Is there a pair of filmmaking siblings who have a more devious mind than the McDonagh brothers? Not friggin' likely, and it's to all of our benefit that their hearts are so dark. Martin McDonagh's claim to fame is the pitch black assassin film, In Bruges, followed by the twisted Seven Psychopaths. His lesser-known bro, John Michael, directed the most successful Irish comedy of all-time in The Guard. That film reveled in political incorrectness but wasn't especially deep, however John Michael's incredibly rich, sublime follow-up Calvary has so many layers it's downright Biblical.
Part existential comedy, film noir, and commentary on the scandalous Catholic Church, McDonagh's ability to balance three competing tones is a thing of pure beauty. It doesn't hurt he's reteamed with The Guard's Brendan Gleeson, making the most of a rare opportunity to show his leading man ability. Like a powerful titan carrying the weight of the world's ills on his shoulders, Gleeson plays devout Father James, who tends his flock in a peanut gallery of a small Irish community. The film begins, shockingly, with the words "I first tasted semen at seven years old", but that's just the start of a disturbing confession James hears from an unseen man claiming to have been molested as a child. As some form of vengeance, he's decided to murder Father James in a week's time, even though he had nothing to do with the crime.
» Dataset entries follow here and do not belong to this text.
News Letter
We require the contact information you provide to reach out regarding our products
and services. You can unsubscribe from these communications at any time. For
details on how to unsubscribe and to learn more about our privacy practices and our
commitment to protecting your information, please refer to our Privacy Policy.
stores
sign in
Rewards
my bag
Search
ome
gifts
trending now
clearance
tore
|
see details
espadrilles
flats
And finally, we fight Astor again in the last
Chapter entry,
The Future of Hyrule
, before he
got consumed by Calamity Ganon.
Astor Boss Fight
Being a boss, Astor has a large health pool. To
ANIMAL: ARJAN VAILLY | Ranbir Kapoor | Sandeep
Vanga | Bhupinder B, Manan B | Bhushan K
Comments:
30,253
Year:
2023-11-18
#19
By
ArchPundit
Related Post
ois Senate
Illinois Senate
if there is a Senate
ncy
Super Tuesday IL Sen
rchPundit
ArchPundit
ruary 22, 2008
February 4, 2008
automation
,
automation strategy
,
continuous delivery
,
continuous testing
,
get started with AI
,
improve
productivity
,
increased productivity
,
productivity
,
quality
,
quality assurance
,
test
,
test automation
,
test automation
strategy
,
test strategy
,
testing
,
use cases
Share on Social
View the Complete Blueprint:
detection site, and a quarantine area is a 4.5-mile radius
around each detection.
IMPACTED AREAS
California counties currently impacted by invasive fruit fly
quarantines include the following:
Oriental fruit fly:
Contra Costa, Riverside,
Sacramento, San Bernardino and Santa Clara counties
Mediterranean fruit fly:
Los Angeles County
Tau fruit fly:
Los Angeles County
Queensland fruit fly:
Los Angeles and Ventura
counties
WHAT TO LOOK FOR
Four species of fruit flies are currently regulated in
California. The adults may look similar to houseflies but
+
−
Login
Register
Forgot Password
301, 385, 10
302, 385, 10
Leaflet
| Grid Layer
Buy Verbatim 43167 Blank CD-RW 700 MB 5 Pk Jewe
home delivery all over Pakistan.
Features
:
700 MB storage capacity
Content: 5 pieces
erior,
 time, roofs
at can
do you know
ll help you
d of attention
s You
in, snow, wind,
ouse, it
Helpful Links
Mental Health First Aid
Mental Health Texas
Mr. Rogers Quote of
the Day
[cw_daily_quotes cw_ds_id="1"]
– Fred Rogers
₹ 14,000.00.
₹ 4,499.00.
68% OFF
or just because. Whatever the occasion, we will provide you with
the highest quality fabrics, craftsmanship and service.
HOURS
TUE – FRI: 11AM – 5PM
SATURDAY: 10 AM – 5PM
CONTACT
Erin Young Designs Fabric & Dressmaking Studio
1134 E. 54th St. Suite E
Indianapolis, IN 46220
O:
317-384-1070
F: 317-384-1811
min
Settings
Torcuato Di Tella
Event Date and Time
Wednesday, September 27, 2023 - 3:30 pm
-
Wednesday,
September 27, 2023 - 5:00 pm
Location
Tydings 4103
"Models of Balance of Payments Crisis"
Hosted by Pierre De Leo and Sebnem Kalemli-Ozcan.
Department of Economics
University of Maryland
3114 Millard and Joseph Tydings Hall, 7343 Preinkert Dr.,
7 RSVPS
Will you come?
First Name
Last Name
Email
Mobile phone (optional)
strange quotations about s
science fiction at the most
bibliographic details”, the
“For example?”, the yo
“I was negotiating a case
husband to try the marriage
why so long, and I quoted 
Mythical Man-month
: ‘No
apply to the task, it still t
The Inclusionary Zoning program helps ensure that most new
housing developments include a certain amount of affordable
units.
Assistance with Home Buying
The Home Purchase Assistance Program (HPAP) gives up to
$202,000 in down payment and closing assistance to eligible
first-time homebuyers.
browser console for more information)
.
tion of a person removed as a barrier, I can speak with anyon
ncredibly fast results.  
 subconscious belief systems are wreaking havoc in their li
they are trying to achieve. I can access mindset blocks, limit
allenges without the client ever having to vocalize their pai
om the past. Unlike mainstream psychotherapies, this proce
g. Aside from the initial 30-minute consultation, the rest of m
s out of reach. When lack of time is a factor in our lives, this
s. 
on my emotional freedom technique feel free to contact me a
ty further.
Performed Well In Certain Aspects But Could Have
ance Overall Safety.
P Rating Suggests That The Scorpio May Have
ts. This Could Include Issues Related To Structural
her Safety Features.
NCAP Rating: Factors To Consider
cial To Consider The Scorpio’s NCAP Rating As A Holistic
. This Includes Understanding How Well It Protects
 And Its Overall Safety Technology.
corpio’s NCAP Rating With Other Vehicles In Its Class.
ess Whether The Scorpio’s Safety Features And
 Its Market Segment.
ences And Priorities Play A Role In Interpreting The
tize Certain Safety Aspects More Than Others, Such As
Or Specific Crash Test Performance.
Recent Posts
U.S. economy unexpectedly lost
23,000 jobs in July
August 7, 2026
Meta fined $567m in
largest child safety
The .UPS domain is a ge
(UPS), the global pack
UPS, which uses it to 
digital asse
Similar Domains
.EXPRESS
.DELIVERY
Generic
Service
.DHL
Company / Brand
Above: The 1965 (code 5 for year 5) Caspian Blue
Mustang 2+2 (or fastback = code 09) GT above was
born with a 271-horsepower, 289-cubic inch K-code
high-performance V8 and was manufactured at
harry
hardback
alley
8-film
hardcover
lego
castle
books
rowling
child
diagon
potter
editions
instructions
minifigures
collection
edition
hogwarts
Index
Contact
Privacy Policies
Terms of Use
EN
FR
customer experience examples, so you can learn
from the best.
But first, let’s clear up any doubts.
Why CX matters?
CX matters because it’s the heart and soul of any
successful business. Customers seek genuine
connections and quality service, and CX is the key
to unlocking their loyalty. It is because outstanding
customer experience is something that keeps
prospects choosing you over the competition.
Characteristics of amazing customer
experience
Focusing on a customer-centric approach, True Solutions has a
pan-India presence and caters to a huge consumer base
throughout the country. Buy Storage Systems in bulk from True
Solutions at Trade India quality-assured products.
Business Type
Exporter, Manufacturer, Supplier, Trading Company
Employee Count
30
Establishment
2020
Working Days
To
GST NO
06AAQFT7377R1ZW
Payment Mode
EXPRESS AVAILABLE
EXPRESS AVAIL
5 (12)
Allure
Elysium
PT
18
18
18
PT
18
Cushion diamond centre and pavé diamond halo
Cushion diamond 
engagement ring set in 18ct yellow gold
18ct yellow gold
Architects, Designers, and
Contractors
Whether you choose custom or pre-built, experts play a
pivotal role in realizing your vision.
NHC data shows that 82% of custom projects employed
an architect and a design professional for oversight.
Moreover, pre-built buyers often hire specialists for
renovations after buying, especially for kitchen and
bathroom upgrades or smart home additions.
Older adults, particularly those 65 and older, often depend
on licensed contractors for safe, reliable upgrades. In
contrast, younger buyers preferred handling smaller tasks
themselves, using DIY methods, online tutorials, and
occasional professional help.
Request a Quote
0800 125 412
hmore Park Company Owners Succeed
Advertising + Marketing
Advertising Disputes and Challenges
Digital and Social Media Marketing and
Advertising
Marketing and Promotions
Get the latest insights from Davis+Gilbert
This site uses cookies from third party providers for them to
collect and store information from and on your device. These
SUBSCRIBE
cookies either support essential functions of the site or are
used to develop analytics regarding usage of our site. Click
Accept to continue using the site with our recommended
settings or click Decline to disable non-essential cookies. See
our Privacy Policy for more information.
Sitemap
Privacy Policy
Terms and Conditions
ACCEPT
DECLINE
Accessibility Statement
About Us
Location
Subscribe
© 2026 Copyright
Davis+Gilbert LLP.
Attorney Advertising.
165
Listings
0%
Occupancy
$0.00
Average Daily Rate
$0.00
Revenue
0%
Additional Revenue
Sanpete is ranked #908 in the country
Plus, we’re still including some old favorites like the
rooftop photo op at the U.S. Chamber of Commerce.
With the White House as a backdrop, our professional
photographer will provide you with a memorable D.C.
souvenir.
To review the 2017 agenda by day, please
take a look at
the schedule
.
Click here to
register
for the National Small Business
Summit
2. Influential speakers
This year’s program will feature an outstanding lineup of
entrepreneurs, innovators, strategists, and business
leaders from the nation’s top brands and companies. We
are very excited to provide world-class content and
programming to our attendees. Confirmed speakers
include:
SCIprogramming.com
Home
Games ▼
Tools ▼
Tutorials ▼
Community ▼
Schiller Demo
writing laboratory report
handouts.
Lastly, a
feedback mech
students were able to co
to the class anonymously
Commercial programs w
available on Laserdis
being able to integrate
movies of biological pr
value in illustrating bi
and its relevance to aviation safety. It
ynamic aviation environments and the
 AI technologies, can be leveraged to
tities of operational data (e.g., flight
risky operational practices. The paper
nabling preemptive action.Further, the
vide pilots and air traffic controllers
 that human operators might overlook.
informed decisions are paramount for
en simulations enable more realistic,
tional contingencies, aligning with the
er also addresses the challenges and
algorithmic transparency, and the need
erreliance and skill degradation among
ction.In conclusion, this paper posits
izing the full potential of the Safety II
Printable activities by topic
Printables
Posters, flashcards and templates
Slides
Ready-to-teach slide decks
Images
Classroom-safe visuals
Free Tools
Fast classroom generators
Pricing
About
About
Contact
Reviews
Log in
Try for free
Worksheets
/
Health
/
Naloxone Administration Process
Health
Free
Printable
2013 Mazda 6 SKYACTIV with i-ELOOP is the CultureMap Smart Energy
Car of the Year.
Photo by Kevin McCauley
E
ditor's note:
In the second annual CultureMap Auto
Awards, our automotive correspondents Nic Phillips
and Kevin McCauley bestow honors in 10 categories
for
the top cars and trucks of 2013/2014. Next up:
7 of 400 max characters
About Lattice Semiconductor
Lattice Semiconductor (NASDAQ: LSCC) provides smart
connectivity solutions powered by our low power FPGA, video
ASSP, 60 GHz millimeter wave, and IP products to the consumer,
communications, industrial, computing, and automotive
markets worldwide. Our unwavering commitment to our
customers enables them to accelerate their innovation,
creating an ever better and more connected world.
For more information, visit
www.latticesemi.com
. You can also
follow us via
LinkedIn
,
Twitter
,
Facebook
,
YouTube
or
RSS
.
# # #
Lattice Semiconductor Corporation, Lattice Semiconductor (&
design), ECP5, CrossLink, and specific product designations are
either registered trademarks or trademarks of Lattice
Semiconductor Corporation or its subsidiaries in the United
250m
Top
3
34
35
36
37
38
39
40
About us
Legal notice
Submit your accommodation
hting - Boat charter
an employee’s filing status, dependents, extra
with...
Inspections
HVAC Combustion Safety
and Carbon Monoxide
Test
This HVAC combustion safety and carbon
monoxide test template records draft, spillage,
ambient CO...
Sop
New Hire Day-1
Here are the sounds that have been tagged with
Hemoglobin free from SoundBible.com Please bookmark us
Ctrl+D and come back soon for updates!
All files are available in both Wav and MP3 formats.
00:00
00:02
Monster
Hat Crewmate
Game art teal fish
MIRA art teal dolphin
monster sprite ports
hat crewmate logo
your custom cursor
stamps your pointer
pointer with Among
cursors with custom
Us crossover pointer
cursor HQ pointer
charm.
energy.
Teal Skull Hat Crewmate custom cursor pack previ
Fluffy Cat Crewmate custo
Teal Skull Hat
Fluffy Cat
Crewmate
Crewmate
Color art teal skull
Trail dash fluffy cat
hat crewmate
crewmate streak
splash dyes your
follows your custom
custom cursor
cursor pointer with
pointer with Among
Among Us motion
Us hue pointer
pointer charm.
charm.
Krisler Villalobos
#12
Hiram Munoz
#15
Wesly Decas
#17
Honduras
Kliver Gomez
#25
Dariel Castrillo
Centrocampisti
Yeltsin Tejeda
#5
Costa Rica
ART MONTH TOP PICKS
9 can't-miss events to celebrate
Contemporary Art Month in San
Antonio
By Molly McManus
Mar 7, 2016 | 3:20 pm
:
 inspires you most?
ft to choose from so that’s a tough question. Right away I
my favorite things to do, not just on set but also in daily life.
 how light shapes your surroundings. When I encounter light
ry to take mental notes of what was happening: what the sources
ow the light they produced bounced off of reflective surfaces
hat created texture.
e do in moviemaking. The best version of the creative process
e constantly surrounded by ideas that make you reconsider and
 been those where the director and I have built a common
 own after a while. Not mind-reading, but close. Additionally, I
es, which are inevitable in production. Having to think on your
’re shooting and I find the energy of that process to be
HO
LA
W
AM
Or does he? One of the many underlying mysteries is whether this retribution is a just one or the product of a mind demented by his corrupted faith. Left to contemplate his eventual demise, James finds no solace in the vicious townspeople, a collection of deviants and nut jobs who couldn't give less of a crap about the Church. To them, the abuse scandals have turned it into a joke worth mocking, and by extension so is James. Chris O'Dowd plays a local butcher who doesn't mind that his wife (Orla O'Rourke) is cheating on him with another man (Isaach de Bankole) who beats her up. Aiden Gillan plays a savagely negative, coke-snorting surgeon, while the great M. Emmet Walsh is a writer who doesn't seem at all concerned about James' fate. Even when James approaches other priests on the matter they aren't much help, with McDonagh making a pointed statement on faith's inability to solve a tangible crisis.
It's interesting to see James walk through the five stages of grief, like a man diagnosed with a terminal disease. He seems to know his assailant but refuses to tell the police in hopes the man will instead seek absolution. While McDonagh doesn't shy away from the bleak and heavy nature of this complex story, he also instills a bit of hope in the relationship between James and his estranged daughter, Fiona (Kelly Reilly). She's returned home after a failed suicide attempt, and while she remains a bit cynical about God she comes to lean on his sturdy spiritual resolve. But like any normal person, that resolve begins to waver as the day looms closer, and the film loses much of its humor in favor of James' somber reflections on sin and forgiveness.
Like The Guard, this film lives and breathes on Gleeson's powerful performance. His Father James is a complicated man, full of righteous spirit and human frailties and can't help but question his own salvation under such trying circumstances. The rest of the cast is solid but one wishes McDonagh would tone down some of the more outlandish characters that serve no narrative purpose. Does Calvary really need a movie-quoting gigolo? Sure it's worth a chuckle but it's far more of a distraction in a film that is walking a very delicate tonal balance.
Calvary is probably too introspective, too dark for casual moviegoers but hopefully enough strong reviews will gain this beautifully crafted film the attention it deserves.